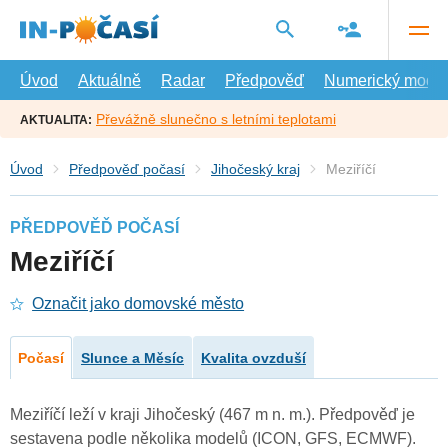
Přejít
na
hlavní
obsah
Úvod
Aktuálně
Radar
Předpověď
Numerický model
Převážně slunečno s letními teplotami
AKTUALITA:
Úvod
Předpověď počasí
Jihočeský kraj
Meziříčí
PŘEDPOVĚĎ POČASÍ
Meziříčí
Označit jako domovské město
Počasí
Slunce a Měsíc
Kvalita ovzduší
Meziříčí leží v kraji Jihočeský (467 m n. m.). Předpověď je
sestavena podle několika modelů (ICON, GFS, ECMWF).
++++++++
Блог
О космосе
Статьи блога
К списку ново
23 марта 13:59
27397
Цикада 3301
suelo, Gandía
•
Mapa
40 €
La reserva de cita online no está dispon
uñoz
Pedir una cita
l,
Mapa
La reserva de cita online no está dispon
++++++++
_PROBLEM DESCRIPTION_
Return every line above that contains the string "Jihočeský". Case counts.

_TASK RESULT_
Jihočeský kraj
Meziříčí leží v kraji Jihočeský (467 m n. m.). Předpověď je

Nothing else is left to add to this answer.